### TO-DO ITEM
Please retype all of the entries that follow, leaving the images out.

### INPUT DATA
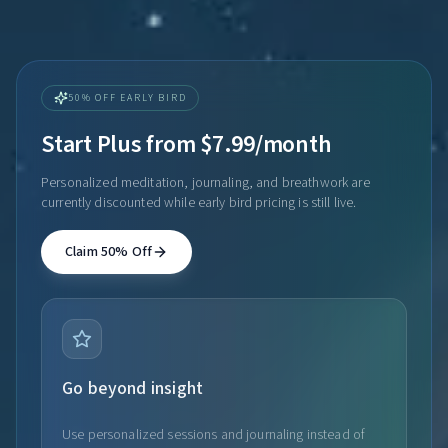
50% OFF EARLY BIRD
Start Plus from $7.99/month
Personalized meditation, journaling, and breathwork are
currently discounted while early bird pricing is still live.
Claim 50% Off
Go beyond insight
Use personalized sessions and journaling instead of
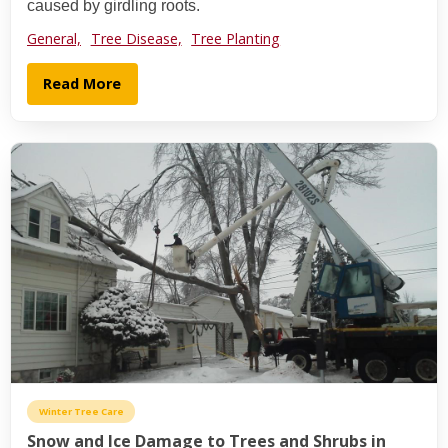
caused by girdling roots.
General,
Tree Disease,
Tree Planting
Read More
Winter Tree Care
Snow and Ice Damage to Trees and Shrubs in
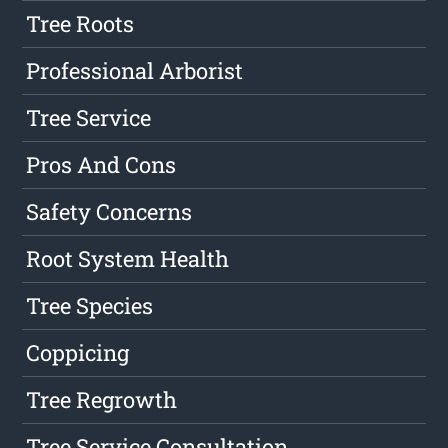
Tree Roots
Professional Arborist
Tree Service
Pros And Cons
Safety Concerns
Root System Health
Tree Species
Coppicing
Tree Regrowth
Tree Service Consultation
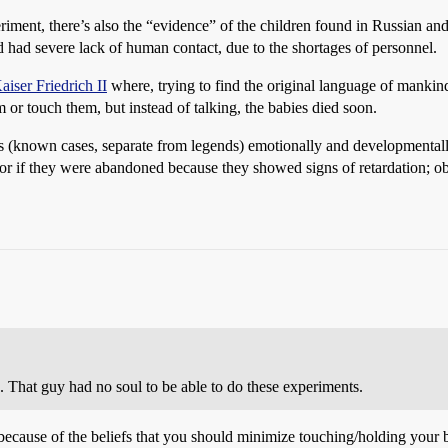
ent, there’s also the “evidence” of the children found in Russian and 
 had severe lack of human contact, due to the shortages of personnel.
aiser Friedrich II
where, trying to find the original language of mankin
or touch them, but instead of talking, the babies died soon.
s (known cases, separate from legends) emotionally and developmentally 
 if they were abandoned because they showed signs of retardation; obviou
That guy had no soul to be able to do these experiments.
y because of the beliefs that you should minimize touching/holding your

### SOLUTION TO THIS PROBLEM
50% OFF EARLY BIRD
Start Plus from $7.99/month
Personalized meditation, journaling, and breathwork are
currently discounted while early bird pricing is still live.
Claim 50% Off
Go beyond insight
Use personalized sessions and journaling instead of
caused by girdling roots.
General,
Tree Disease,
Tree Planting
Read More
Winter Tree Care
Snow and Ice Damage to Trees and Shrubs in
Tree Roots
Professional Arborist
Tree Service
Pros And Cons
Safety Concerns
Root System Health
Tree Species
Coppicing
Tree Regrowth
Tree Service Consultation
ent, there’s also the “evidence” of the children found in Russian and 
 had severe lack of human contact, due to the shortages of personnel.
aiser Friedrich II
where, trying to find the original language of mankin
or touch them, but instead of talking, the babies died soon.
s (known cases, separate from legends) emotionally and developmentally 
 if they were abandoned because they showed signs of retardation; obviou
That guy had no soul to be able to do these experiments.
y because of the beliefs that you should minimize touching/holding your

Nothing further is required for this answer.